Mrs. Flowers’ right to damages for her personal injuries was distinct from her husband’s right to recover medical expenses for the community. A wife’s action for damages resulting from offenses and quasi-offenses are her separate property and are recoverable by her alone. On the other hand, claims for medical expenses for either spouse belong to the community and are recoverable by the husband as its head. Accordingly, the claims adjuster’s acknowledgment of Mr. Flowers’ right to reimbursement for medical expenses did not interrupt prescription of his wife’s separate right to damages for her personal injuries.
Flowers, 381 So.2d at 382-383 (citations and footnote omitted).
The analogy between Flowers and the instant case is clear. According to the record, defendants settled Fallon’s claim for $1,300.00. However, in a letter dated March 1, 2000, to Wayne Minor, plaintiffs’ attorney specifically rejected the settlement offer for Felicia, indicating as follows: “[Unfortunately], as ... regards to Felicia Anthony, again I will re-submit a settlement of 8,500.00. If you can not reevaluate your proposed settlement of $6,600.00, it will be in the best interest of my client to file suit.” After the March 1, 2000 letter, there was apparently no other communication between the parties concerning Felicia’s claim or the proposed settlement. Plaintiffs subsequently filed suit on April 24, 2000, one year and four days after the accident in question.
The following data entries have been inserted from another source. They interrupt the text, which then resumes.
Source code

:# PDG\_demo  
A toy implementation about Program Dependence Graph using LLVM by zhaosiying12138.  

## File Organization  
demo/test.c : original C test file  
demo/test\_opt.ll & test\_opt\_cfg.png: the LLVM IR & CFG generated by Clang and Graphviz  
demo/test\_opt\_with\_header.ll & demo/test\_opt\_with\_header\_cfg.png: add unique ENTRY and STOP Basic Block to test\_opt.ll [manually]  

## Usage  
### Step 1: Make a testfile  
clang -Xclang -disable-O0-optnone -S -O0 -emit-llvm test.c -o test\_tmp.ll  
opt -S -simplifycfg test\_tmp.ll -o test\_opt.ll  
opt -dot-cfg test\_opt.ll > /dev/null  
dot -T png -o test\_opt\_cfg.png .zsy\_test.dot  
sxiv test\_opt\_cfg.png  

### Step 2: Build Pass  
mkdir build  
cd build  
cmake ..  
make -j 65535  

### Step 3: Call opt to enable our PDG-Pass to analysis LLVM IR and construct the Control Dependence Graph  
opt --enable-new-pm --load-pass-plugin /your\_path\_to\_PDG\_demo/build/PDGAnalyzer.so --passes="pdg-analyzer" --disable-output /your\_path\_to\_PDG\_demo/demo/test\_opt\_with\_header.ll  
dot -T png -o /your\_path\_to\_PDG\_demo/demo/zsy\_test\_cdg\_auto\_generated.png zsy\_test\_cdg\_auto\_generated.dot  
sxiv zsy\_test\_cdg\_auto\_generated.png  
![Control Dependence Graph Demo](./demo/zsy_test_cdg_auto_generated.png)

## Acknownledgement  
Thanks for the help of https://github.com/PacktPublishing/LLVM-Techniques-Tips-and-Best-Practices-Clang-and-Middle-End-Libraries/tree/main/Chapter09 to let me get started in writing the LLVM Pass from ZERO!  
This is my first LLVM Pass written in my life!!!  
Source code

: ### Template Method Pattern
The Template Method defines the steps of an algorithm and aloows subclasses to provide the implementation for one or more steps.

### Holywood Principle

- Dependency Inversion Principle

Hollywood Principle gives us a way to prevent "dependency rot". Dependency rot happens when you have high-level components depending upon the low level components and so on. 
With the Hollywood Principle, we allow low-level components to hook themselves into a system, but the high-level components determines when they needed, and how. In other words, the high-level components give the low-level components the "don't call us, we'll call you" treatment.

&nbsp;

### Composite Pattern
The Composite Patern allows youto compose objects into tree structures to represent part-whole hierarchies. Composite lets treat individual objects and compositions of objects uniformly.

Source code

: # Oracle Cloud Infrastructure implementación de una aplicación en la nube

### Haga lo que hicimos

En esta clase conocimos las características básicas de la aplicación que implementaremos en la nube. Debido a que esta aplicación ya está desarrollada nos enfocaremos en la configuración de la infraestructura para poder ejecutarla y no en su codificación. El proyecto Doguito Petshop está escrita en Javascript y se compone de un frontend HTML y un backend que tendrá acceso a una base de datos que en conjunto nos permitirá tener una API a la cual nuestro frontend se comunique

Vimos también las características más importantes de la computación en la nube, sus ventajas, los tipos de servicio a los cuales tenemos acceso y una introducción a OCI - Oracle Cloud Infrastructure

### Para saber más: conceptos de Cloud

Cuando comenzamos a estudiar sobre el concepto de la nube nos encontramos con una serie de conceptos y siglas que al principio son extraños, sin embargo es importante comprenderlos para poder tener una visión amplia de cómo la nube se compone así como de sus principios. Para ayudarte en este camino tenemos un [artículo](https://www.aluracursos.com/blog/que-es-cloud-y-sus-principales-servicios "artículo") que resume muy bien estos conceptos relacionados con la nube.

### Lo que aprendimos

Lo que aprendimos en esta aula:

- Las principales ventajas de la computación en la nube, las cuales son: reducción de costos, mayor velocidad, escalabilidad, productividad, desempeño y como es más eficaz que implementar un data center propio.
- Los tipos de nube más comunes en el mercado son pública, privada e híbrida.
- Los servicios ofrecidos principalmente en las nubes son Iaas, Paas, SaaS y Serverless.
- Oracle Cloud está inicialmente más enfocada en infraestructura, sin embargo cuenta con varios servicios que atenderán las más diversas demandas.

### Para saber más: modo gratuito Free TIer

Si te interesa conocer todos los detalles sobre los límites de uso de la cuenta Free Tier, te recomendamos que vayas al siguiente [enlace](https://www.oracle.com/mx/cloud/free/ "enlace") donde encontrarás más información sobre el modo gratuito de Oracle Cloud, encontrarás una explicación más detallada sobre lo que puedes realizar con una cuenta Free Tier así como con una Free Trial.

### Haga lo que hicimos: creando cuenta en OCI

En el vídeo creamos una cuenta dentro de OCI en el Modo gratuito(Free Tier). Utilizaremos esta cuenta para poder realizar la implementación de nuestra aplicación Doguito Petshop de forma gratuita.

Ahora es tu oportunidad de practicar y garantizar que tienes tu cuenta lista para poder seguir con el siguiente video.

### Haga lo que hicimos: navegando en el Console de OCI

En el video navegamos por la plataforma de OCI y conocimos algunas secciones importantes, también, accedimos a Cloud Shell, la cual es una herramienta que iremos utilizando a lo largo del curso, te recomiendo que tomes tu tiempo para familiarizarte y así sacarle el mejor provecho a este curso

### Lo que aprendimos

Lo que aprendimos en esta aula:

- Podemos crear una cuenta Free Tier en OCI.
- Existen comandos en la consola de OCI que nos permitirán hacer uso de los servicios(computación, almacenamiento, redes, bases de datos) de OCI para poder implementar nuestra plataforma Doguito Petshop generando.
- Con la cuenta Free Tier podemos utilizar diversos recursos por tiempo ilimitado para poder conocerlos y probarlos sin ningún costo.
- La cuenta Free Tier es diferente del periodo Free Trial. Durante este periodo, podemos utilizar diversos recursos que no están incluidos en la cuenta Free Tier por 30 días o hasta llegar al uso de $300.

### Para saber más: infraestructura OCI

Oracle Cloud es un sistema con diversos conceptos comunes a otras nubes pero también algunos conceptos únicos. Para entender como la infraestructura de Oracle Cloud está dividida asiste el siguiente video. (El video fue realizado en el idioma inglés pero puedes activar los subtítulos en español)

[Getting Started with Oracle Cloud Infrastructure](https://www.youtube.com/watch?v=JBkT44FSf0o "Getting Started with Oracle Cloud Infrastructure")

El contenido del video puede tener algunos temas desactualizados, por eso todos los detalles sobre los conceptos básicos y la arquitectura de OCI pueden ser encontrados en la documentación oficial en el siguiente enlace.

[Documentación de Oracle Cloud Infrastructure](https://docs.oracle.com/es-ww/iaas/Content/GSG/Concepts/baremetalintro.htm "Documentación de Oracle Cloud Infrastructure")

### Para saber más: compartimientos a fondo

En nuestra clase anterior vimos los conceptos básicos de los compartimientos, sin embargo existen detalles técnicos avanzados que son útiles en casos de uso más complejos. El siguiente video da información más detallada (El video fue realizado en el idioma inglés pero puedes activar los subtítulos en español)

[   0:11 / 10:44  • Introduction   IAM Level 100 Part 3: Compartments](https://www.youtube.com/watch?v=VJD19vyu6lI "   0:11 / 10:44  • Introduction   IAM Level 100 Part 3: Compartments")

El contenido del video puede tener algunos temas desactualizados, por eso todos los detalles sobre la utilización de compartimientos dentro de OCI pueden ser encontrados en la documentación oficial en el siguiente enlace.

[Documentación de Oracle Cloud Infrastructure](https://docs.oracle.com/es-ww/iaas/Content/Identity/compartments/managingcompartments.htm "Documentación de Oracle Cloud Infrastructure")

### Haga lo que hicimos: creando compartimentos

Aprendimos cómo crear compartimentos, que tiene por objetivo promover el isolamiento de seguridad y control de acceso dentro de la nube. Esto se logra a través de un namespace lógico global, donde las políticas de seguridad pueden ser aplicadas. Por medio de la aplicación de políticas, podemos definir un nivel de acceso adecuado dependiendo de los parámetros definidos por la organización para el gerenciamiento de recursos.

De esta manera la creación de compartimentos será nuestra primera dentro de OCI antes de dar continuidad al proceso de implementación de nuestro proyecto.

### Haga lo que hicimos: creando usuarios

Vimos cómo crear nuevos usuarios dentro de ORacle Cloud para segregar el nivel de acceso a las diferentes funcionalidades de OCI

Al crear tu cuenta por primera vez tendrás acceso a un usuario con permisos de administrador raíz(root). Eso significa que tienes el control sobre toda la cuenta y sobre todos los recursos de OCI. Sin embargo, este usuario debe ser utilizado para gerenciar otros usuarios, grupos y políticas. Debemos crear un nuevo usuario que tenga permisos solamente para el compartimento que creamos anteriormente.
As previously indicated, the only action taken by Allstate with regard to Felicia’s claim was a settlement offer, which was rejected by Felicia’s attorney. While it is clear that there were ongoing negotiations between the parties, this mere offer of settlement does not constitute an acknowledgment of defendants* liability for the damages suffered by Felicia. Lima, 595 So.2d at 634. “Moreover, legal prescription is personal, and generally benefits only the person with whom it originates or whose right has been acknowledged.” Flowers, 381 So.2d at 383. Defendants’ acknowledgment of Fallon’s claim did not operate to interrupt prescription as to Felicia’s claim, and, thus, said claim was untimely. Accordingly, the trial court erred in overruling defendants’ exception 17raising the objection of prescription and in allowing the matter to proceed to trial on the merits.
CONCLUSION
For the above and foregoing reasons, we reverse the May 7, 2003 judgment that overruled the exception raising the objection of prescription; we vacate the July 6, 2004 judgment on the merits; and we dismiss, with prejudice, plaintiffs’ claim as it relates to Felicia Marie Anthony. We as*24sess all costs associated with this appeal against plaintiffs.
MAY 7, 2003 JUDGMENT REVERSED; JULY 6, 2004 JUDGMENT VACATED; PLAINTIFFS’ SUIT DISMISSED WITH PREJUDICE.